Fabie vs. De Guzman (G.R. No. 35; February 11, 1902)

MIGUEL FABIE, Plaintiff-Appellee, v. FELICIANA DE GUZMAN, Defendant-Appellant. (G.R. No. 35; February 11, 1902; 001 Phil 122); LADD, J.:

This is an appeal from the judgment given by the Court of First Instance of Binondo in favor of the plaintiff in the action for eviction commenced for the purpose of recovering the possession of a basement story occupied by the defendant. The plaintiff alleged that he was the owner of the house of which the basement story formed a part and that the defendant had been occupying the said basement as a tenant at will without paying any rent therefor and that he had given her a month’s notice to vacate the place.

The plaintiff alleges that the property belongs to him by virtue of the will of Doña Tiburcia Ortiz, deceased, who at the time of her death was the owner of the same. The plaintiff has filed a copy of the notarial instrument from which it appears that the Court of First Instance of Binondo had ordered the registration of a document which is said to be the will of the said party by which the latter constitutes the plaintiff her universal heir. At the trial before the lower court the defendant asked the stay of the proceedings for two reasons: First, that the defendant had moved for an injunction permitting her to retain and recover the possession of the house in question as against the plaintiff and that the defendant had moved the Court of First Instance of Tondo from which the judgment was sought for the consolidation of those proceedings with the present action, and second, that the defendant had filed a complaint before the Court of First Instance of Intramuros for the falsification of the will of Doña Tiburcia.

The court below, without having previously ruled upon the petition for stay of the proceedings, ordered that the defendant answer the complaint on its merits. The attorney for the defendant then interposed two dilatory exceptions, namely, the want of jurisdiction of the court and the pendency of another action — the last based upon the fact that there was still pending the injunction as well as the demand for the exhibition of the will of Doña Tiburcia and a probate proceeding, which she stated were pending in the court of Quiapo.

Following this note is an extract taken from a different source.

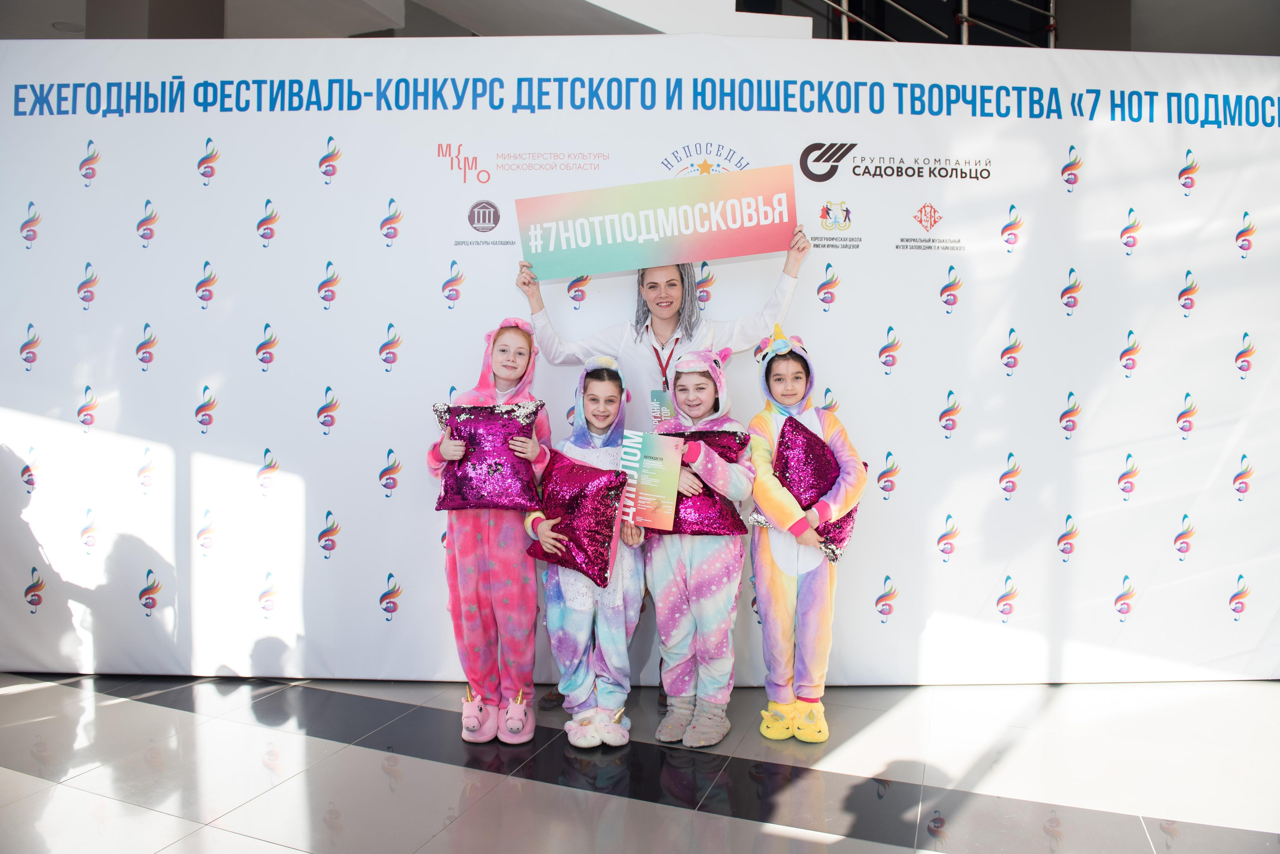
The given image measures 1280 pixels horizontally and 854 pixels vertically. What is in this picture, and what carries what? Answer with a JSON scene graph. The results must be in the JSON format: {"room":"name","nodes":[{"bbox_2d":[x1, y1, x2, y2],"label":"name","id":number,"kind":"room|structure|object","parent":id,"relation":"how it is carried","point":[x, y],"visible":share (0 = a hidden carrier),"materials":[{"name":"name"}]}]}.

From copies of the documents taken from the judicial records filed by the defendant at the trial held in the court below it appears indeed that the said records filed by the defendant at the trial held in the court below it appears indeed that the said injunction proceeding had been commenced. Concerning the petition for the consolidation as well as the proceedings before the Court of Quiapo, there were no proofs other than the statement of the attorney. No proof whatever was presented concerning the criminal complaint except the statement made by the attorney that the same had been filed.
It appears from the record that the defendant in spite of having been given by the court full opportunity to do so did not answer to the merits of the complaint. The plaintiff had the right therefore to have judgment dictated in his favor unless the dilatory exceptions interposed by the defendant should be sustained, or unless the court had committed error in not staying the proceedings in order to await the determination of the motion for consolidation as well as of the criminal case.

We believe that the dilatory exceptions were properly overruled.

The jurisdiction of the court appears to be unquestionable, since this is one of the cases included in No. 2 of article 1545 of the Code of Civil Procedure and the property is situated within the jurisdiction of the court.

With reference to the exception of the pendency of another action, we understand that the defendant can not avail herself of this objection in a summary proceeding like the present one.

Supposing that a petition praying for the consolidation of these proceedings with those for injunction had been presented, we are of the opinion that it should have been denied (art. 148, Code of Civil Procedure), and therefore the course of the court below was proper in refusing to suspend the proceedings on such grounds.

Inasmuch as the defendant did not prove and in our opinion did not even allege in the record that the criminal complaint had been admitted, she therefore had no right to stay of proceedings in accordance with the provisions of article 497 of the Code of Civil Procedure.

In his argument at the hearing of this appeal, the defendant asked for the hearing of evidence at second instance in order to set forth the facts concerning the criminal complaint. This request should be denied on the ground that it has not been declared that the proofs would disclose that the said complaint had been admitted, and furthermore because it does not appear that the defendant has been prevented from presenting said proofs in the court below. (Art. 845 of the Code of Civil Procedure.)

The judgment is affirmed with costs taxed against the Appellant.